▸ WORK REQUIRED: Stop after the line that contains "Rolle wenn man ein Haus finanziert". Until then, retype each line of the entries exactly from the first one, skipping pictures.

═══ EXTRACTED RECORDS

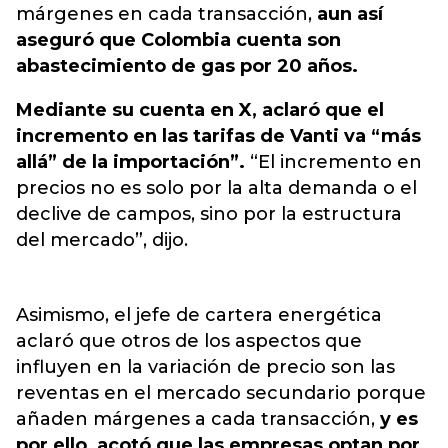
márgenes en cada transacción,
aun así
aseguró que Colombia cuenta son
abastecimiento de gas por 20 años.
Mediante su cuenta en X, aclaró que el
incremento en las tarifas de Vanti va “más
allá” de la importación”.
“El incremento en
precios no es solo por la alta demanda o el
declive de campos, sino por la estructura
del mercado”, dijo.
Asimismo, el jefe de cartera energética
aclaró que otros de los aspectos que
influyen en la variación de precio son las
reventas en el mercado secundario porque
añaden márgenes a cada transacción,
y es
por ello, acotó que las empresas optan por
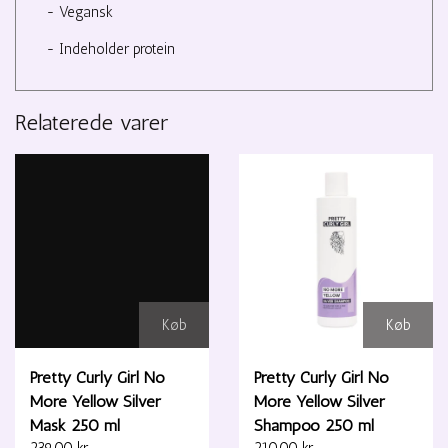
- Vegansk
- Indeholder protein
Relaterede varer
Køb
Køb
Pretty Curly Girl No
Pretty Curly Girl No
More Yellow Silver
More Yellow Silver
Mask 250 ml
Shampoo 250 ml
239,00 kr.
210,00 kr.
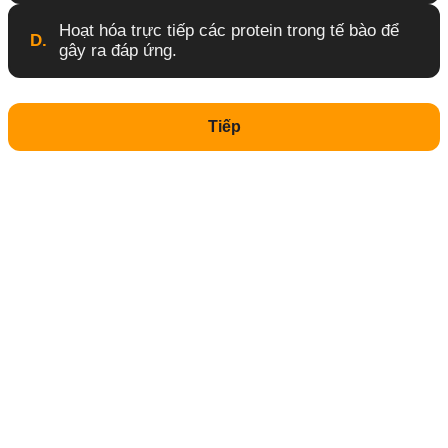
Hoạt hóa trực tiếp các protein trong tế bào để
D.
gây ra đáp ứng.
Tiếp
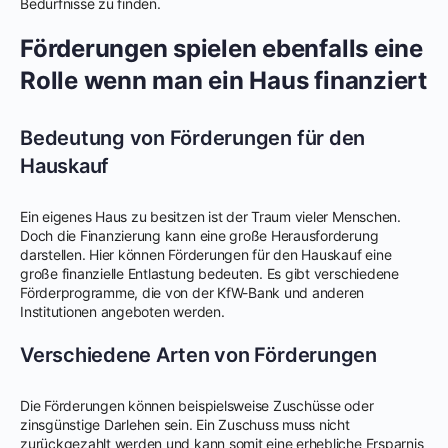
Bedürfnisse zu finden.
Förderungen spielen ebenfalls eine
Rolle wenn man ein Haus finanziert
Bedeutung von Förderungen für den
Hauskauf
Ein eigenes Haus zu besitzen ist der Traum vieler Menschen.
Doch die Finanzierung kann eine große Herausforderung
darstellen. Hier können Förderungen für den Hauskauf eine
große finanzielle Entlastung bedeuten. Es gibt verschiedene
Förderprogramme, die von der KfW-Bank und anderen
Institutionen angeboten werden.
Verschiedene Arten von Förderungen
Die Förderungen können beispielsweise Zuschüsse oder
zinsgünstige Darlehen sein. Ein Zuschuss muss nicht
zurückgezahlt werden und kann somit eine erhebliche Ersparnis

══════

▸ YOUR RESPONSE:
márgenes en cada transacción,
aun así
aseguró que Colombia cuenta son
abastecimiento de gas por 20 años.
Mediante su cuenta en X, aclaró que el
incremento en las tarifas de Vanti va “más
allá” de la importación”.
“El incremento en
precios no es solo por la alta demanda o el
declive de campos, sino por la estructura
del mercado”, dijo.
Asimismo, el jefe de cartera energética
aclaró que otros de los aspectos que
influyen en la variación de precio son las
reventas en el mercado secundario porque
añaden márgenes a cada transacción,
y es
por ello, acotó que las empresas optan por
- Vegansk
- Indeholder protein
Relaterede varer
Køb
Køb
Pretty Curly Girl No
Pretty Curly Girl No
More Yellow Silver
More Yellow Silver
Mask 250 ml
Shampoo 250 ml
239,00 kr.
210,00 kr.
Hoạt hóa trực tiếp các protein trong tế bào để
D.
gây ra đáp ứng.
Tiếp
Bedürfnisse zu finden.
Förderungen spielen ebenfalls eine
Rolle wenn man ein Haus finanziert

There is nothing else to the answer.